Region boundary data
☆ ☆ ☆

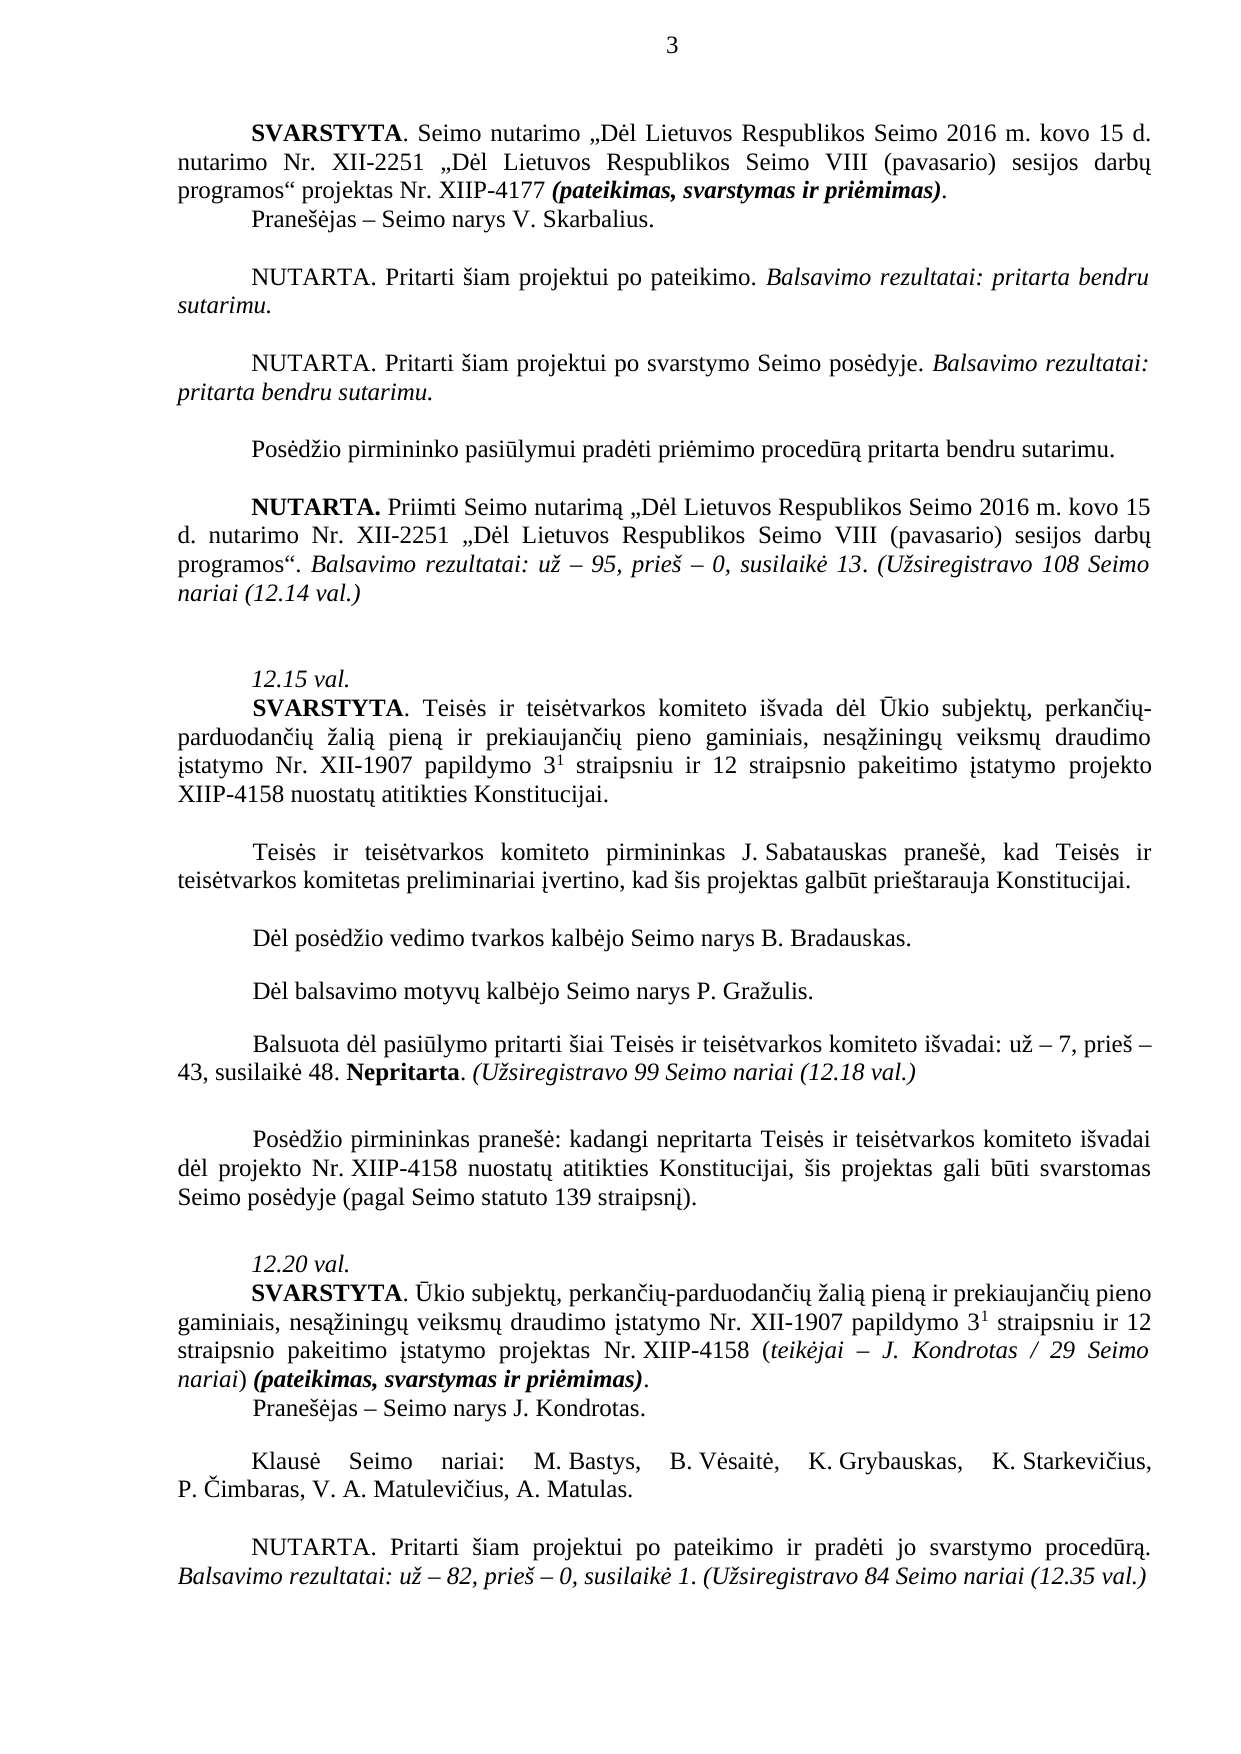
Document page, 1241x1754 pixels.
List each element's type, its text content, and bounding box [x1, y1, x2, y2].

text Teisės ir teisėtvarkos komiteto pirmininkas J. Sabatauskas pranešė, kad Teisės ir teisėtvarkos komitetas preliminariai įvertino, kad šis projektas galbūt prieštarauja Konstitucijai. [177, 837, 1152, 894]
text Posėdžio pirmininkas pranešė: kadangi nepritarta Teisės ir teisėtvarkos komiteto išvadai dėl projekto Nr. XIIP-4158 nuostatų atitikties Konstitucijai, šis projektas gali būti svarstomas Seimo posėdyje (pagal Seimo statuto 139 straipsnį). [177, 1124, 1152, 1211]
text Pranešėjas – Seimo narys J. Kondrotas. [177, 1393, 1152, 1422]
text Posėdžio pirmininko pasiūlymui pradėti priėmimo procedūrą pritarta bendru sutarimu. [177, 434, 1152, 463]
text SVARSTYTA. Seimo nutarimo „Dėl Lietuvos Respublikos Seimo 2016 m. kovo 15 d. nutarimo Nr. XII-2251 „Dėl Lietuvos Respublikos Seimo VIII (pavasario) sesijos darbų programos“ projektas Nr. XIIP-4177 (pateikimas, svarstymas ir priėmimas). [177, 118, 1152, 204]
text NUTARTA. Priimti Seimo nutarimą „Dėl Lietuvos Respublikos Seimo 2016 m. kovo 15 d. nutarimo Nr. XII-2251 „Dėl Lietuvos Respublikos Seimo VIII (pavasario) sesijos darbų programos“. Balsavimo rezultatai: už – 95, prieš – 0, susilaikė 13. (Užsiregistravo 108 Seimo nariai (12.14 val.) [177, 492, 1152, 607]
text Balsuota dėl pasiūlymo pritarti šiai Teisės ir teisėtvarkos komiteto išvadai: už – 7, prieš – 43, susilaikė 48. Nepritarta. (Užsiregistravo 99 Seimo nariai (12.18 val.) [177, 1029, 1152, 1086]
text Klausė Seimo nariai: M. Bastys, B. Vėsaitė, K. Grybauskas, K. Starkevičius, P. Čimbaras, V. A. Matulevičius, A. Matulas. [177, 1446, 1152, 1503]
text Dėl posėdžio vedimo tvarkos kalbėjo Seimo narys B. Bradauskas. [177, 923, 1152, 952]
text 12.20 val. [177, 1249, 1152, 1278]
text NUTARTA. Pritarti šiam projektui po svarstymo Seimo posėdyje. Balsavimo rezultatai: pritarta bendru sutarimu. [177, 348, 1152, 406]
text NUTARTA. Pritarti šiam projektui po pateikimo ir pradėti jo svarstymo procedūrą. Balsavimo rezultatai: už – 82, prieš – 0, susilaikė 1. (Užsiregistravo 84 Seimo nariai (12.35 val.) [177, 1532, 1152, 1589]
text SVARSTYTA. Ūkio subjektų, perkančių-parduodančių žalią pieną ir prekiaujančių pieno gaminiais, nesąžiningų veiksmų draudimo įstatymo Nr. XII-1907 papildymo 31 straipsniu ir 12 straipsnio pakeitimo įstatymo projektas Nr. XIIP-4158 (teikėjai – J. Kondrotas / 29 Seimo nariai) (pateikimas, svarstymas ir priėmimas). [177, 1278, 1152, 1393]
text SVARSTYTA. Teisės ir teisėtvarkos komiteto išvada dėl Ūkio subjektų, perkančių-parduodančių žalią pieną ir prekiaujančių pieno gaminiais, nesąžiningų veiksmų draudimo įstatymo Nr. XII-1907 papildymo 31 straipsniu ir 12 straipsnio pakeitimo įstatymo projekto XIIP-4158 nuostatų atitikties Konstitucijai. [177, 693, 1152, 808]
text Dėl balsavimo motyvų kalbėjo Seimo narys P. Gražulis. [177, 976, 1152, 1005]
text 12.15 val. [177, 664, 1152, 693]
text NUTARTA. Pritarti šiam projektui po pateikimo. Balsavimo rezultatai: pritarta bendru sutarimu. [177, 262, 1152, 319]
text Pranešėjas – Seimo narys V. Skarbalius. [177, 204, 1152, 233]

☆ ☆ ☆

● Description of the task
Copy out the items word for word, from their beginning through the line that contains "List each element's", including that line. Omit the pictures from your answer.

● Final result
Document page, 1241x1754 pixels.
List each element's type, its text content, and bounding box [x1, y1, x2, y2].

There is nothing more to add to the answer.